On processors that don't implement such an instruction in hardware, the kernel will emulate one. This will provide a lower time resolution than if the instruction is provided (838.095345 nanoseconds on an IBM PC-compatible system).
In all cases, the SYSPAGE_ENTRY(qtime)->cycles_per_sec field gives the number of ClockCycles() increments in one second.
The ClockPeriod() function allows a thread to set the system timer to some multiple of nanoseconds; the OS kernel will do the best it can to satisfy the precision of the request with the hardware available.
The interval selected is always rounded down to an integral of the precision of the underlying hardware timer.

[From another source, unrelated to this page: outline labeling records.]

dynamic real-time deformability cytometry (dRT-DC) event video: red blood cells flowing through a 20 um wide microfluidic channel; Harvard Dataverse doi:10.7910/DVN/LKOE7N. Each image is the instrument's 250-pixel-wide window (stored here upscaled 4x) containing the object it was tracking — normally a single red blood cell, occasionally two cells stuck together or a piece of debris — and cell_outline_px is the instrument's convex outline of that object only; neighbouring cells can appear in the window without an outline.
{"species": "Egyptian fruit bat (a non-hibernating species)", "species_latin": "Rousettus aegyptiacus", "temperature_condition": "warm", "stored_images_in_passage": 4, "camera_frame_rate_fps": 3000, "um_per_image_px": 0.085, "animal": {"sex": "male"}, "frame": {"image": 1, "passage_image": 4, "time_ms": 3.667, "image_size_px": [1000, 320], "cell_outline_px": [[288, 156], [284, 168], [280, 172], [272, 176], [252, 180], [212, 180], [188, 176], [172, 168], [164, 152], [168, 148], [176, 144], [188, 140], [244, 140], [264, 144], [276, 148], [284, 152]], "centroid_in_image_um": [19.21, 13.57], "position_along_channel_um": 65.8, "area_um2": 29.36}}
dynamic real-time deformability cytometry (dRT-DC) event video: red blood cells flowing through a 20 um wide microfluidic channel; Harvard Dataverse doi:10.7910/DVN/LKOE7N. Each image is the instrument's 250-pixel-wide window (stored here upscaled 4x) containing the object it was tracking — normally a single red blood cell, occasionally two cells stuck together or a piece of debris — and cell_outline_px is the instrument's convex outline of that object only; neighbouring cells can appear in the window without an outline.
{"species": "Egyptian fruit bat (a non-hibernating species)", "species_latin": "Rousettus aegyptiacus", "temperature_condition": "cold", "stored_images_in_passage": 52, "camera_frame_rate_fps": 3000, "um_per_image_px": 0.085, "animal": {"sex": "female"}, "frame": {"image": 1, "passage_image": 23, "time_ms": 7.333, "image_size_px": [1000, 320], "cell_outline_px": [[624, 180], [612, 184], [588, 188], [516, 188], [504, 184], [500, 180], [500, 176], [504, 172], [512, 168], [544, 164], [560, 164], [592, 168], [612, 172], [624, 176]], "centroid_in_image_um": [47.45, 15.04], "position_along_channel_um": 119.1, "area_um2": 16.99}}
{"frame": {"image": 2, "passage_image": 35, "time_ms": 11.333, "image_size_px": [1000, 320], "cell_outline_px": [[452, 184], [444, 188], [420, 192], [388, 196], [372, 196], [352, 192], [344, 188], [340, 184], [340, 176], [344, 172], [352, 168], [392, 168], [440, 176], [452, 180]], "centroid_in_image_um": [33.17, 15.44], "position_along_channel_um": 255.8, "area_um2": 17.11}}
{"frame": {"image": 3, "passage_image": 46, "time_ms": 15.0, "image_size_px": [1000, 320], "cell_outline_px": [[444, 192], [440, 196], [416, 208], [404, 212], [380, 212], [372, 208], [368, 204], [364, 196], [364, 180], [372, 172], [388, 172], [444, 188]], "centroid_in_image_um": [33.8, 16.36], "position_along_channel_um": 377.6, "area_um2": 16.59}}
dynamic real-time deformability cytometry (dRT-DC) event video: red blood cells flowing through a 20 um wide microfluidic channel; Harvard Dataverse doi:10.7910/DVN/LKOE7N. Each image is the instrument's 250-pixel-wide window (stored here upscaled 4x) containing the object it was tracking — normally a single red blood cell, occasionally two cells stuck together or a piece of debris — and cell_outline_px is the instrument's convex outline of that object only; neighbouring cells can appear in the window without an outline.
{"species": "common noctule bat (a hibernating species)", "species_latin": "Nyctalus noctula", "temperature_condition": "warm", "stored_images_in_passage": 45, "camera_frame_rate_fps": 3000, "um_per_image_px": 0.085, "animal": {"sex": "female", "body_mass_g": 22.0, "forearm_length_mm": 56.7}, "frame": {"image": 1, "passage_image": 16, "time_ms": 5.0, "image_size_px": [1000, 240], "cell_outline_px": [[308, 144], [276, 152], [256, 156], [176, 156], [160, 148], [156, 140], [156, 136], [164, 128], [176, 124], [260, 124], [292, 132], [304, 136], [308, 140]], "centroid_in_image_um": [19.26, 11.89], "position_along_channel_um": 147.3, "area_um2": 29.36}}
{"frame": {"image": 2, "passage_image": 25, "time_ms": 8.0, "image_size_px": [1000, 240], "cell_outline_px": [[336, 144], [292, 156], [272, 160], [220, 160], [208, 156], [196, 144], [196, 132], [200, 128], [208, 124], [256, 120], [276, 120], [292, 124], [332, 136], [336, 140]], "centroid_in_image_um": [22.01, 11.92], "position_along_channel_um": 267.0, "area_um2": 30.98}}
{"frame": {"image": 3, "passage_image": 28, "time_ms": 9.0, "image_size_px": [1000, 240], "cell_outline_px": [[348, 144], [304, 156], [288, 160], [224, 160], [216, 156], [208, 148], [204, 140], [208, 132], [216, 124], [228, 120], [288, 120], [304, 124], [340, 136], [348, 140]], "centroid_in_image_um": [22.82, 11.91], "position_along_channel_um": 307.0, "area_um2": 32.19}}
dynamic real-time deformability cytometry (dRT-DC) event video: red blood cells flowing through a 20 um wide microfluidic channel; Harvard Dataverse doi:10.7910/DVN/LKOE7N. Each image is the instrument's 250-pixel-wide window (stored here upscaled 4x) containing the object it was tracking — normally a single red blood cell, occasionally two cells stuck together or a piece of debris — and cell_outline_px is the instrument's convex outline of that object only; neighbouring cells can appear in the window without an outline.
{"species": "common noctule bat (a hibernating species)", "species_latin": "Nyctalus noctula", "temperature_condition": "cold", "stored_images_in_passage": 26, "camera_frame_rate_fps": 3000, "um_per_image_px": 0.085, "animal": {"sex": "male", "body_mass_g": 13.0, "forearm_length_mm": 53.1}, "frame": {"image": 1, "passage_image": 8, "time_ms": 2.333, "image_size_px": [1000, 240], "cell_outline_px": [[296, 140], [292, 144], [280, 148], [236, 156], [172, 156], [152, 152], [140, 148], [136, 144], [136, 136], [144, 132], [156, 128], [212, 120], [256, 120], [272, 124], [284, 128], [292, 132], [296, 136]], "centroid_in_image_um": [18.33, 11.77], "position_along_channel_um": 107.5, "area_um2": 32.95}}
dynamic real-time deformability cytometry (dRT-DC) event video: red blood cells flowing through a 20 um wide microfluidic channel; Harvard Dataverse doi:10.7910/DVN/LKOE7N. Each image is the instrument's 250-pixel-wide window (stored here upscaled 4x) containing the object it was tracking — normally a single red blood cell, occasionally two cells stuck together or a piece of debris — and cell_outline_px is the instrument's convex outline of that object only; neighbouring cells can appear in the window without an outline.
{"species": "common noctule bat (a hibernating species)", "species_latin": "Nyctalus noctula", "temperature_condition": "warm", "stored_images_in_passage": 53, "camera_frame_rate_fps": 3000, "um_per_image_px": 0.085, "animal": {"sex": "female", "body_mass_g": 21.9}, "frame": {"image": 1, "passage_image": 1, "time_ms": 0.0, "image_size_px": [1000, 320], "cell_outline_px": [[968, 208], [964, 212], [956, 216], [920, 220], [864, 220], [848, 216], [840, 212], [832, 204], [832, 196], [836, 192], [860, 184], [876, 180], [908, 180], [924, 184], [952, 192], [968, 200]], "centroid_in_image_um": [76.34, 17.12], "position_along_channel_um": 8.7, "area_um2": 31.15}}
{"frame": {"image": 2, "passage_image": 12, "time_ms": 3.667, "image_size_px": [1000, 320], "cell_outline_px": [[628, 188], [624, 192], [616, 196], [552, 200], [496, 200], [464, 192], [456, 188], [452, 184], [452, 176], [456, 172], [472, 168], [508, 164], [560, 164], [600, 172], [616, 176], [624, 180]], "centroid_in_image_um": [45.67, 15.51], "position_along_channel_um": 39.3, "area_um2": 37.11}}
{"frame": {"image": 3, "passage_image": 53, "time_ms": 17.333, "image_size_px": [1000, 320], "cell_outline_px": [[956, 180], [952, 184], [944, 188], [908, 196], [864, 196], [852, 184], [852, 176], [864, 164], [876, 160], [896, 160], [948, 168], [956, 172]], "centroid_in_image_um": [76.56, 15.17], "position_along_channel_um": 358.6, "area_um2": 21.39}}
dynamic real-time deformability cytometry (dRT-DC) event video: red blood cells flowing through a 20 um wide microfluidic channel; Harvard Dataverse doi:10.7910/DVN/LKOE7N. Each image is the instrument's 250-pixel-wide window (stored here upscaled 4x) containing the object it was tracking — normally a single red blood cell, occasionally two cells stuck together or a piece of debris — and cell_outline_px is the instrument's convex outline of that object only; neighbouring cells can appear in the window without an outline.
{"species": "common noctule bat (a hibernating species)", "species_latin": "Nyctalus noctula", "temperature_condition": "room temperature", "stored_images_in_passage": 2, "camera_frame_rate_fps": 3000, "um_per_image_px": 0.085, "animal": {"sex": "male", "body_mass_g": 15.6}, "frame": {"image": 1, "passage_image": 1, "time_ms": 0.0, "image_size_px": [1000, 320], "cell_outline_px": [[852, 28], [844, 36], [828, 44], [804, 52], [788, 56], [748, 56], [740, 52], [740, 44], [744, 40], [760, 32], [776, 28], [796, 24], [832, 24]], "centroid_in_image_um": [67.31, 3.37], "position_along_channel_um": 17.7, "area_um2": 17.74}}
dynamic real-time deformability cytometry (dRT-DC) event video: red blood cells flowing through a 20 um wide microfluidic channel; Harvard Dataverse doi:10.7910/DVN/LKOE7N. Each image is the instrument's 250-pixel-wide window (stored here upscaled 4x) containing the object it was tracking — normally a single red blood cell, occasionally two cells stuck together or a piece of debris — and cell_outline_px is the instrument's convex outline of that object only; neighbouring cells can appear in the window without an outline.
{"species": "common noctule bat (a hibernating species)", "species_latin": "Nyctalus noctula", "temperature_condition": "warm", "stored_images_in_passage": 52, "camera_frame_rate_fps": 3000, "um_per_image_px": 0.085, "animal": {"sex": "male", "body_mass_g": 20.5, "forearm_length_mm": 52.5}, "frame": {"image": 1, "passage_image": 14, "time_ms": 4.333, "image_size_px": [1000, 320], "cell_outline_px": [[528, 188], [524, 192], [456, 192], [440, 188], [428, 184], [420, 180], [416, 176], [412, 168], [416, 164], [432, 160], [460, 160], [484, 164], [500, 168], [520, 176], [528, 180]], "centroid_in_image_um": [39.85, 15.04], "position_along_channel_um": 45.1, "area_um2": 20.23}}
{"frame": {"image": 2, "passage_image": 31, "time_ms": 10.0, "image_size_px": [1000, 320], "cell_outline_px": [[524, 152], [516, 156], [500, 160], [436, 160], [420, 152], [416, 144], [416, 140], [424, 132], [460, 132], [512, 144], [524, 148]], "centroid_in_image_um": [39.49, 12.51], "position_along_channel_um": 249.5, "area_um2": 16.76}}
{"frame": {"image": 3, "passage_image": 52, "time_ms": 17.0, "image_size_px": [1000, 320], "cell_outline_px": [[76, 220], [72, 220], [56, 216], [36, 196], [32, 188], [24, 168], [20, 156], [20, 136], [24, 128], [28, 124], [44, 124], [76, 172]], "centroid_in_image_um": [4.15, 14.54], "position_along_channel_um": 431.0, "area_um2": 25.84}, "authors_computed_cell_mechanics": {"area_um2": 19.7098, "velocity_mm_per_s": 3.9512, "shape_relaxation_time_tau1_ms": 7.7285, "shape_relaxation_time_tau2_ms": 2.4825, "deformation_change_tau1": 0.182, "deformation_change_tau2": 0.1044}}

Of course, setting it to an extremely low value can result in a significant portion of CPU performance being consumed servicing timer interrupts.
|Microkernel call||POSIX call||Description|
|ClockTime()||clock_gettime() , clock_settime()||Get or set the time of day (using a 64-bit value in nanoseconds ranging from 1970 to 2554).|
|ClockAdjust()||N/A||Apply small time adjustments to synchronize clocks.|
|ClockCycles()||N/A||Read a 64-bit free-running high-precision counter.|
|ClockPeriod()||clock_getres()||Get or set the period of the clock.|
|ClockId()||clock_getcpuclockid() , pthread_getcpuclockid()||Return an integer that's passed to ClockTime() as a clockid_t.|
The kernel runs in a tickless mode in order to reduce power consumption, but this is a bit of a misnomer. The system still has clock ticks, and everything runs as normal unless the system is idle. Only when the system goes completely idle does the kernel turn off clock ticks, and in reality what it does is slow down the clock so that the next tick interrupt occurs just before the next active timer is to fire.